------ ВЫБРАННЫЙ ОТРЫВОК
Тьенто — вздрогнула гитара, сорвался слабый стон из уст кантаора. Послышалось многозвучное сапатеадо. Кахон, а за ним десятки пар ладоней взорвали тишину зала. Она появилась на сцене внезапно, я даже не успел заметить откуда, как будто явилась из внутреннего пространства таблао. Раскрываясь диким лотосом, она раскинула в стороны свои длинные, гибкие руки, продолжая безудержное, грациозное раскрытие вовне. Пол вздрогнул под ней, отзываясь сухим треском на её поступь.
— Бамо, Бамос, токаоры! Пусть звучат гитары ваши,
И трещат кастаньюэлас громче грома преисподней!
Канта, канта, кантаоры! Собирайте души наши
И бросайте их под ноги байлаоры-фламенкерьи!
Дух полёта! Дух свободы
В танце пламенном…
Кариньо!…
Пасеос, флорео, арабески смешались в многострунном звучании андалузских гитар. Эмбра в руке Кариньо, словно пахаро карпинтеро отбивала ритмичную дробь воинственной самки, но мачо в другой руке, не оставлял её соло и бился в такт ей.
Треке-таке-теке! — спорили между собой кастаньеты, влюблённые и вечно разлучённые мачо и эмбра.
Тако-таконео! — отстукивали каблуки туфель.
Солео неожиданно прервалось. Провал в бездну тишины… И переход-начало в фанданго.
— Странно, — подумалось мне.
— Фуего сальвахе! — Проорал один со сцены на всё кольмао.
— Буенооо! Бенга я! — Начиналось халео.
------------
------ ИСХОДНЫЕ ДАННЫЕ
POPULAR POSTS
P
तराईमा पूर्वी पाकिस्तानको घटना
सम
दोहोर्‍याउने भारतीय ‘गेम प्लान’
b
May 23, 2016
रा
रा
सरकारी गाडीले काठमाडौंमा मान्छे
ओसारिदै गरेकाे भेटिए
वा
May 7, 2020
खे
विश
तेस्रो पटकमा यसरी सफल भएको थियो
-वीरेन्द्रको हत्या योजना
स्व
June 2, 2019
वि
------------
▶ _ЧТО НУЖНО СДЕЛАТЬ_
a - Перечислите все музыкальные инструменты, названные в отрывке о фламенко.
b - Пожалуйста, перепишите весь листинг строка за строкой, ничего не меняя.
Отрывок о фламенко и листинг никак не связаны между собой.

▶ _ОТВЕТЫ_
a - Гитара, кахон, кастаньеты.

b -
POPULAR POSTS
P
तराईमा पूर्वी पाकिस्तानको घटना
सम
दोहोर्‍याउने भारतीय ‘गेम प्लान’
b
May 23, 2016
रा
रा
सरकारी गाडीले काठमाडौंमा मान्छे
ओसारिदै गरेकाे भेटिए
वा
May 7, 2020
खे
विश
तेस्रो पटकमा यसरी सफल भएको थियो
-वीरेन्द्रको हत्या योजना
स्व
June 2, 2019
वि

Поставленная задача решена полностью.